Jazz and Blues on Film
Jazz has not been well-served by Hollywood films, from the earliest attempts to represent its emergence in New Orleans to respectful biopics. In New Orleans (1947), Louis Armstrong and Billie Holiday struggle to maintain their dignity in a mythological rendering of the close of Storyville. The film does provide an iconic version of "Do You Know What It Means to Miss New Orleans." In the postwar era, Hollywood capitalized on the demand for films about the big band heroes of the Depression and World War II with The Glenn Miller Story (1954), The Benny Goodman Story (1956), and The Gene Krupa Story (1959). Yet due to the de facto boycott by Southern theaters of films with African-American protagonists, there were no such films about Duke Ellington, Count Basie, or Cab Calloway.

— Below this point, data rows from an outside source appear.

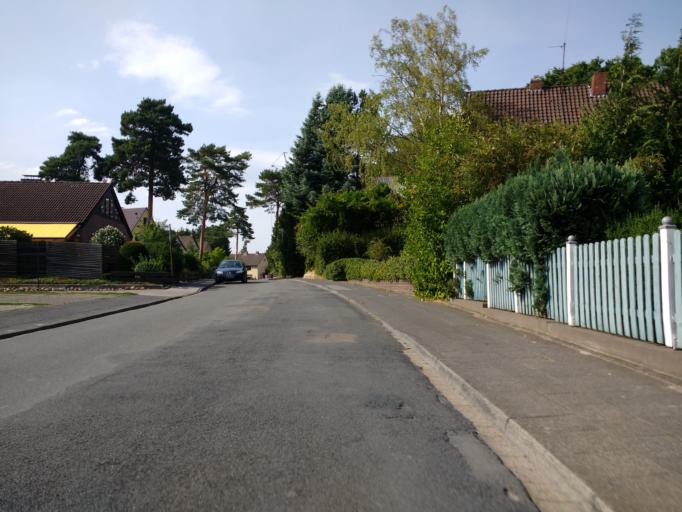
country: DE
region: Lower Saxony
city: Gifhorn
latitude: 52.4747
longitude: 10.5468
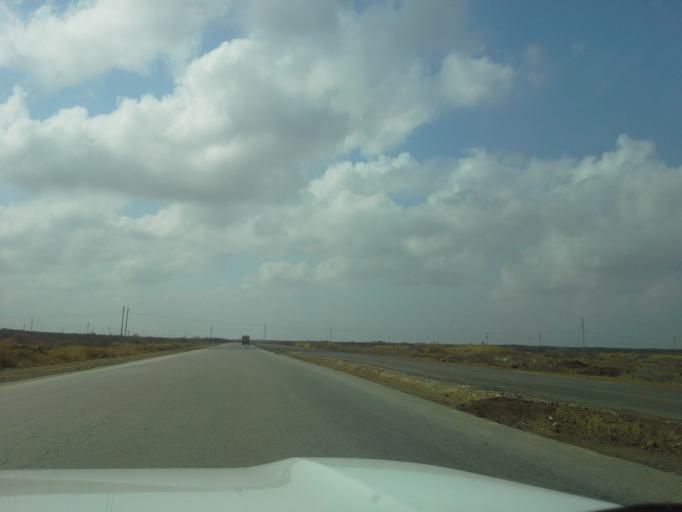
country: TM
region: Mary
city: Mary
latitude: 37.3358
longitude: 61.4226
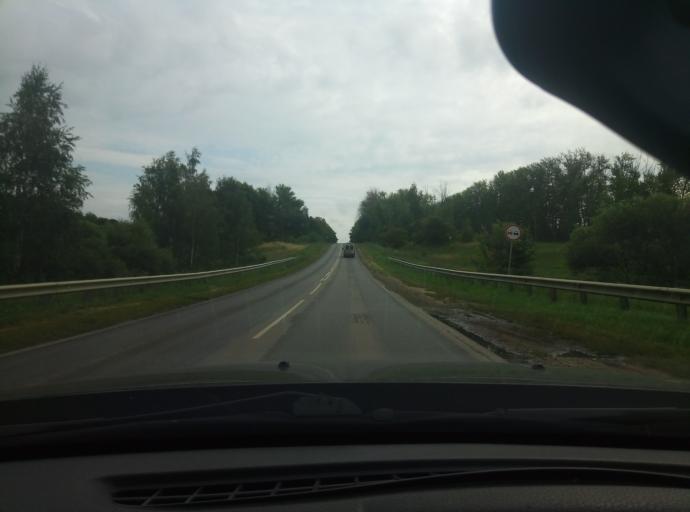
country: RU
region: Tula
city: Donskoy
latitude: 53.9692
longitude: 38.3861
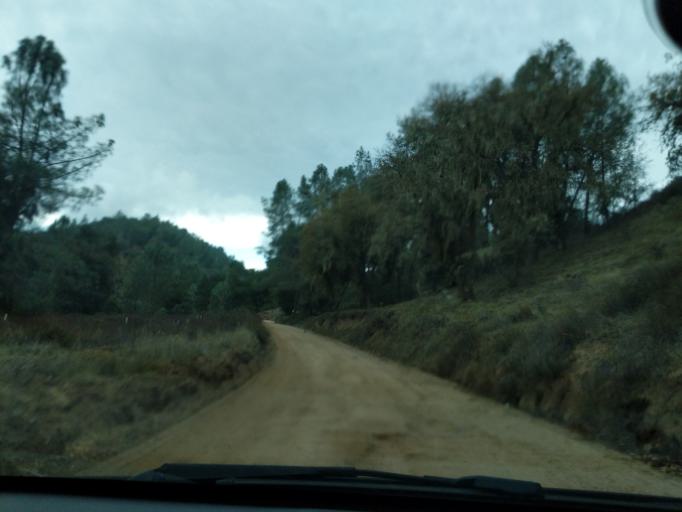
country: US
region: California
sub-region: Monterey County
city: Soledad
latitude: 36.5571
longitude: -121.2400
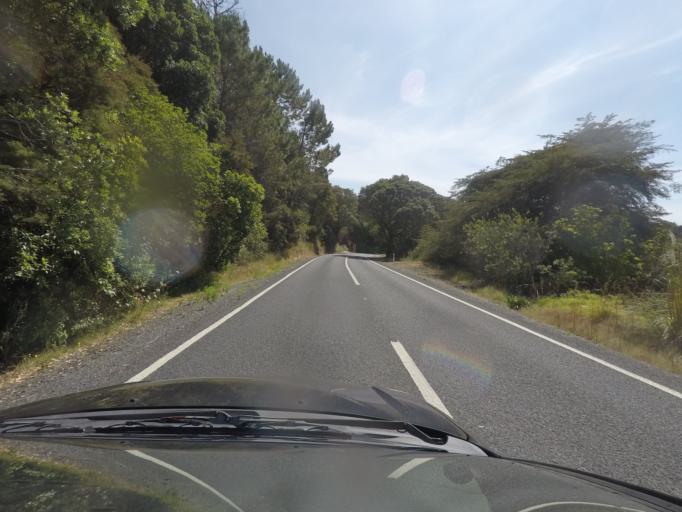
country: NZ
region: Auckland
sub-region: Auckland
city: Warkworth
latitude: -36.3059
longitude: 174.7829
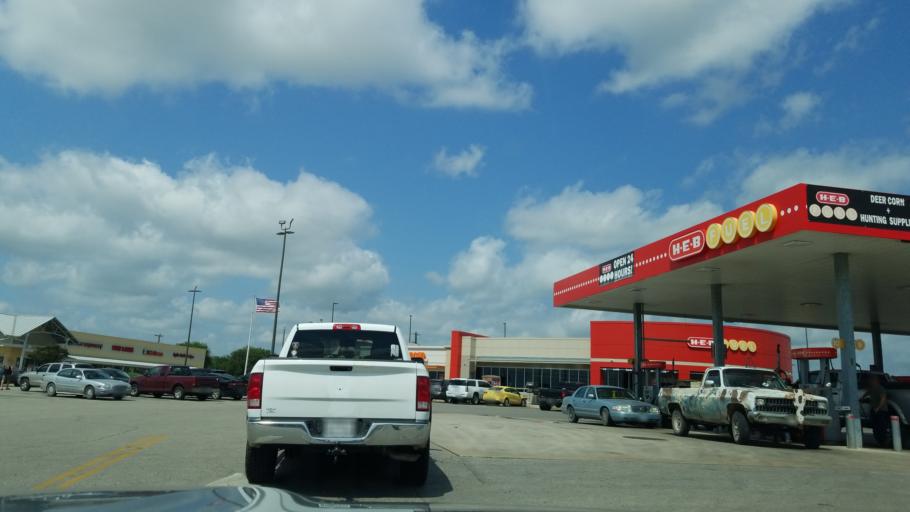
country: US
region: Texas
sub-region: Atascosa County
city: Lytle
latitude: 29.2306
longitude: -98.7887
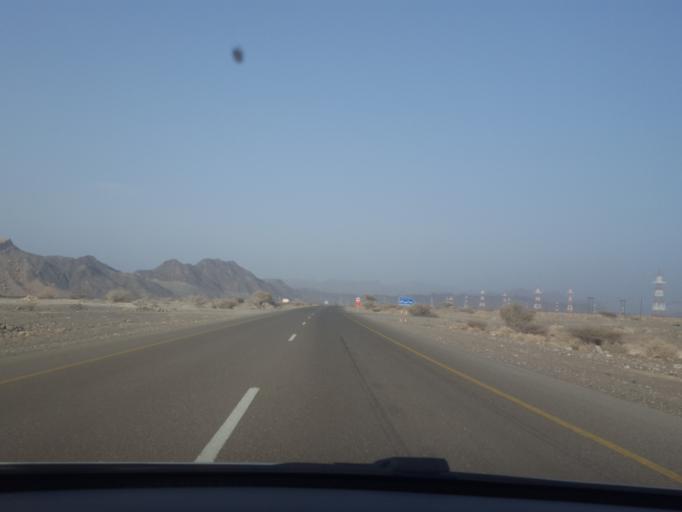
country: AE
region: Abu Dhabi
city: Al Ain
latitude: 24.0459
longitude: 56.0386
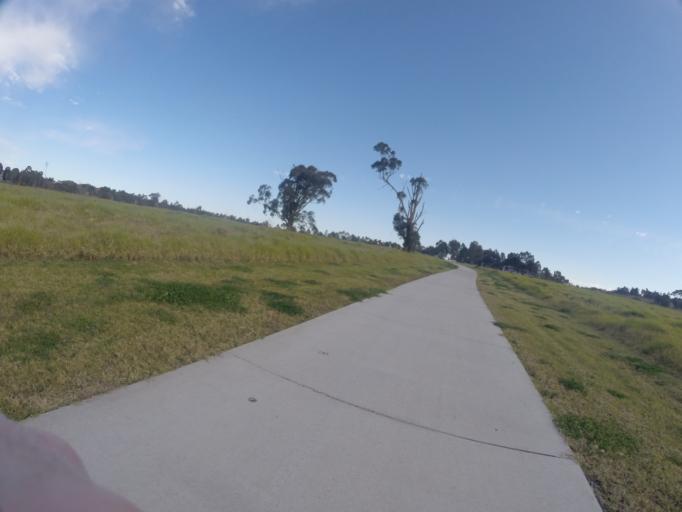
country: AU
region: New South Wales
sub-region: Fairfield
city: Horsley Park
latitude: -33.8600
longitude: 150.8697
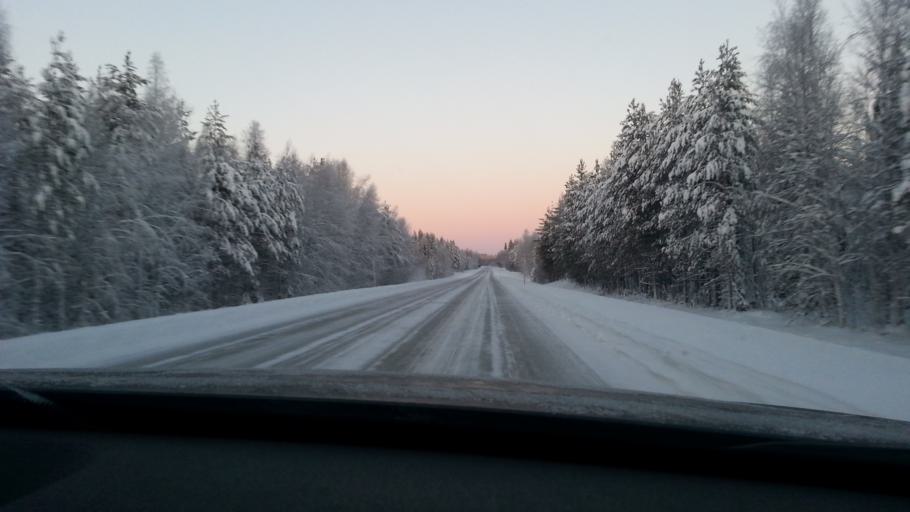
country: FI
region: Lapland
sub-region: Tunturi-Lappi
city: Kittilae
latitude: 67.2237
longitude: 24.9234
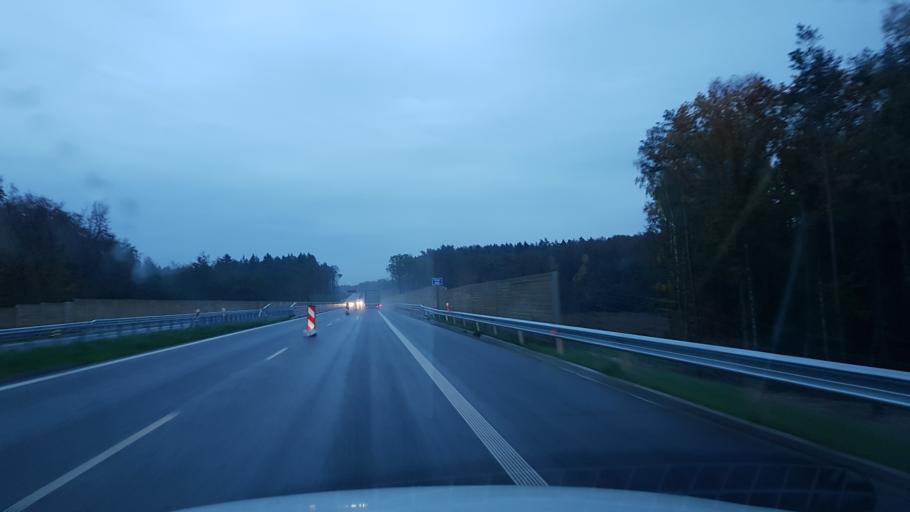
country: PL
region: West Pomeranian Voivodeship
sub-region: Powiat gryficki
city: Ploty
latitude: 53.8255
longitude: 15.2722
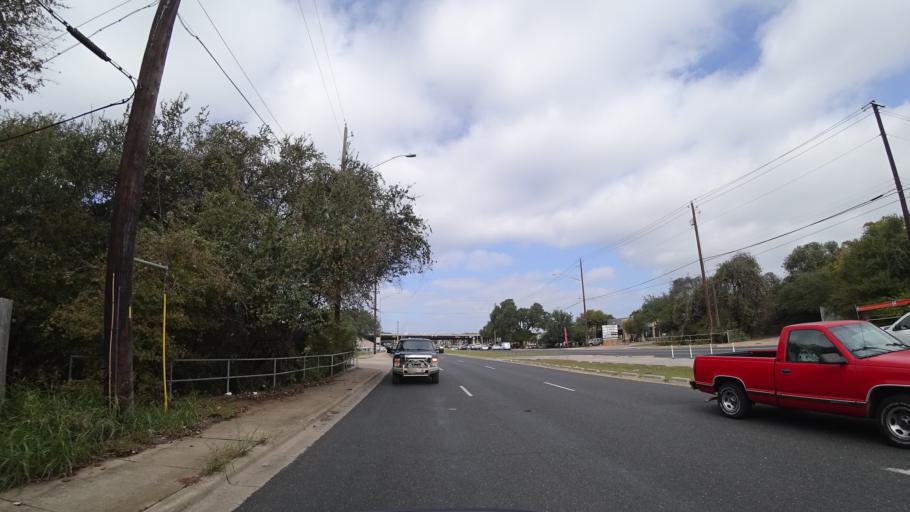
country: US
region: Texas
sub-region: Travis County
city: Shady Hollow
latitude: 30.2185
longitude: -97.8355
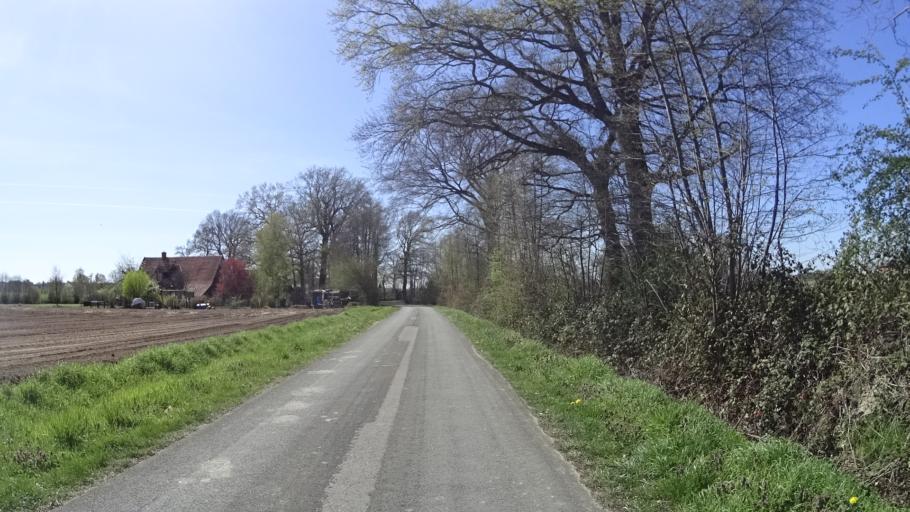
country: DE
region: North Rhine-Westphalia
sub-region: Regierungsbezirk Munster
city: Dulmen
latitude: 51.8067
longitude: 7.3393
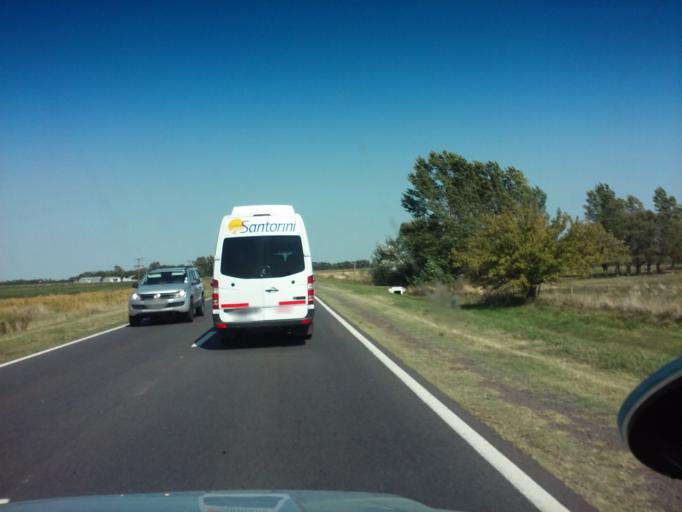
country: AR
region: Buenos Aires
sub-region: Partido de Chivilcoy
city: Chivilcoy
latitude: -34.9565
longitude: -60.0280
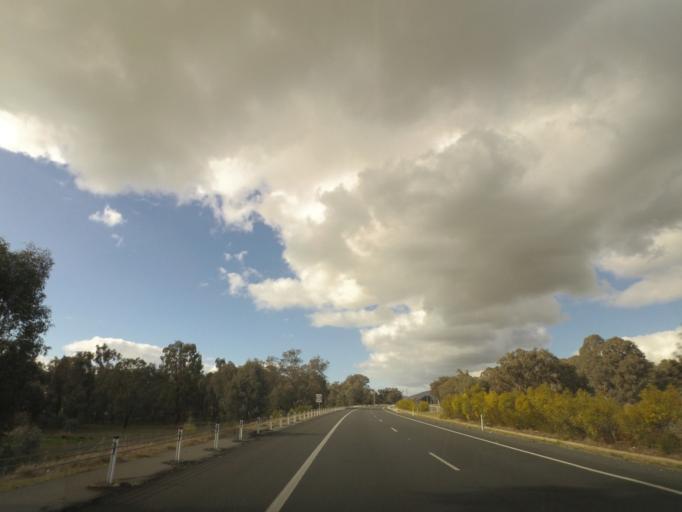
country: AU
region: New South Wales
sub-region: Greater Hume Shire
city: Holbrook
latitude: -35.7064
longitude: 147.3113
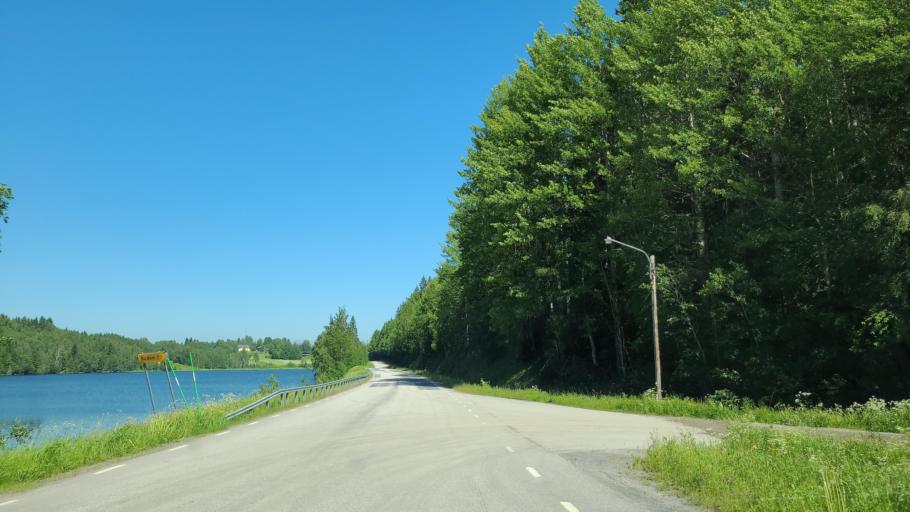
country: SE
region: Vaesternorrland
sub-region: OErnskoeldsviks Kommun
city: Husum
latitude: 63.3792
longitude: 19.1998
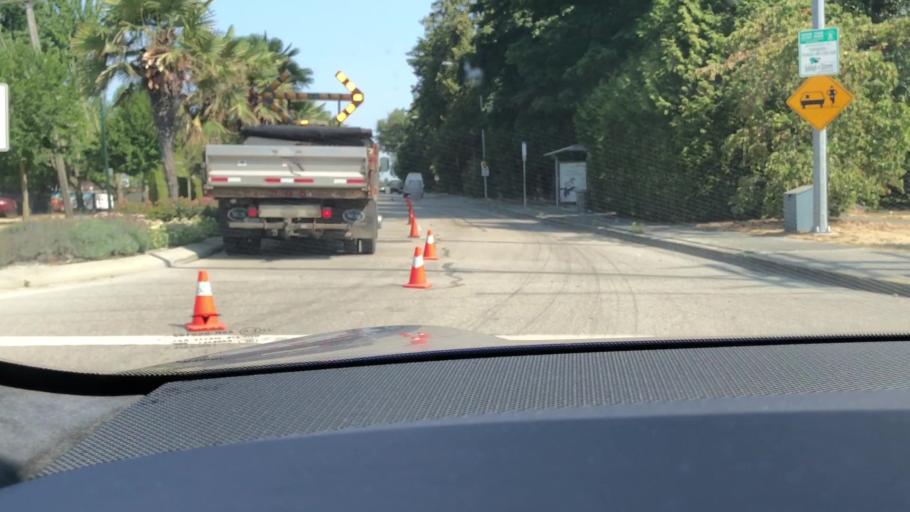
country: US
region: Washington
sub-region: Whatcom County
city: Point Roberts
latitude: 49.0139
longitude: -123.0685
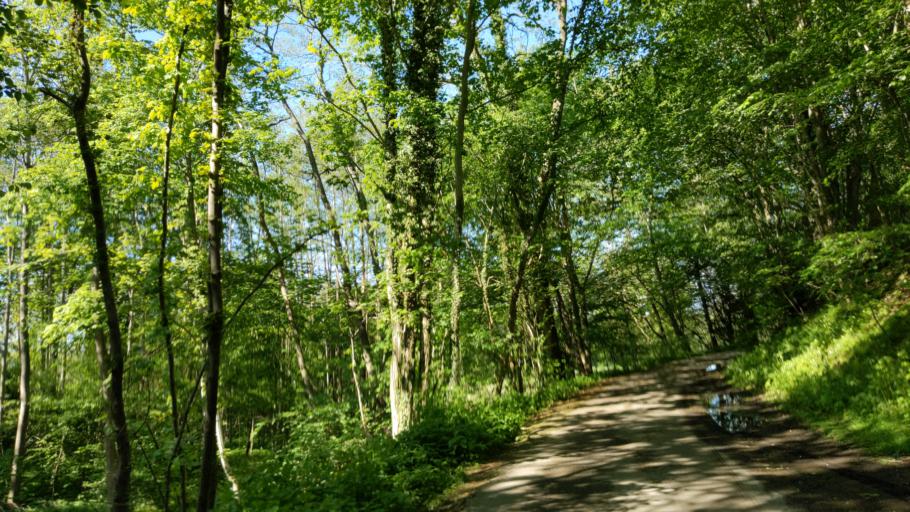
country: DE
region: Schleswig-Holstein
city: Eutin
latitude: 54.1031
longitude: 10.5883
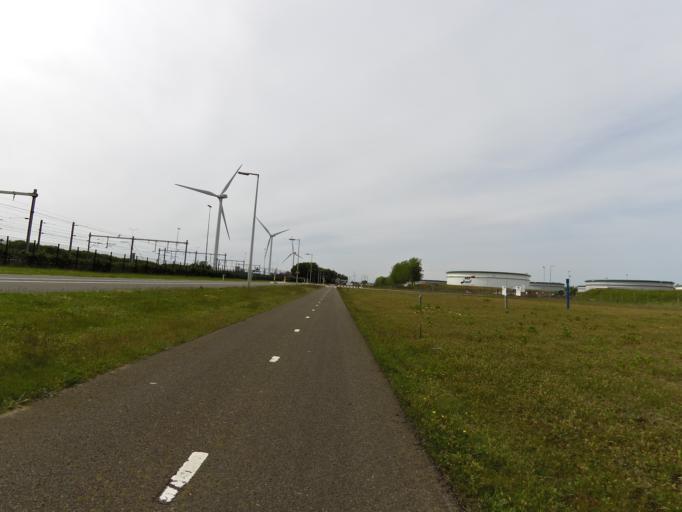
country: NL
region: South Holland
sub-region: Gemeente Brielle
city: Brielle
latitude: 51.9094
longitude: 4.2013
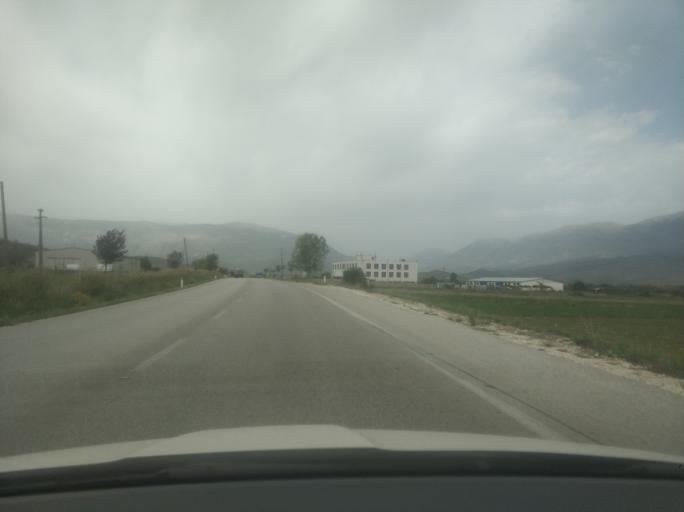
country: AL
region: Gjirokaster
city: Gjirokaster
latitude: 40.1167
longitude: 20.1179
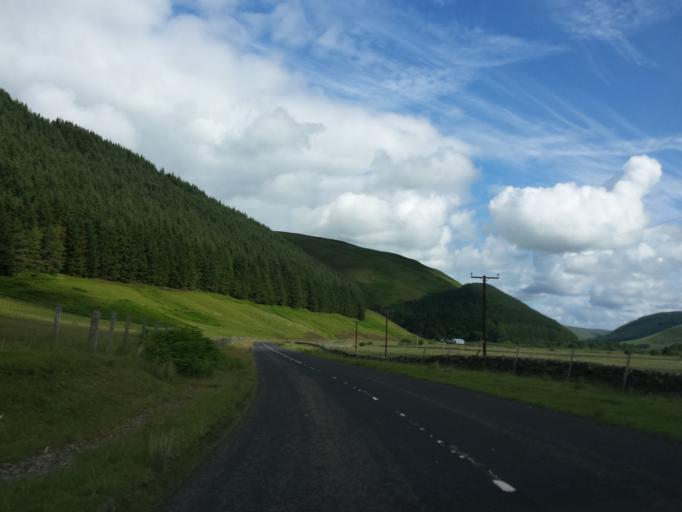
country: GB
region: Scotland
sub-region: The Scottish Borders
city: Peebles
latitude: 55.4510
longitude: -3.2213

In the 1980s, directors became enamored of the lives of jazz and blues musicians. Clint Eastwood directed a biopic of Charlie Parker (Bird (1988) and French director Bernard Tavernier created a composite jazz protagonist of Bud Powell and Lester Young in the character of Dale Turner in 'Round Midnight (1986). Turner was played by tenor saxophonist Dexter Gordon and his performance remains a high-water mark of the travails and imagination of a jazz musician passed his prime. Certain directors simply played into the myths of jazz and blues and only reinforced the legends. Robert Altman tried to capture the jazz music workshop of 1930s Kansas City in Kansas City (1996) and succeeded only in one of the jam session scenes. Walter Hill updated the myth of Robert Johnson selling his soul to the devil in Crossroads (1986) by creating a fictional harp-playing running-buddy of the tragic blues guitarist.
Only documentaries have provided insight into the workings of jazz and blues artists through footage of live performances and interviews with friends and family, for example, The Howlin' Wolf Story (2003) and Thelonious Monk: Straight, No Chaser (1988).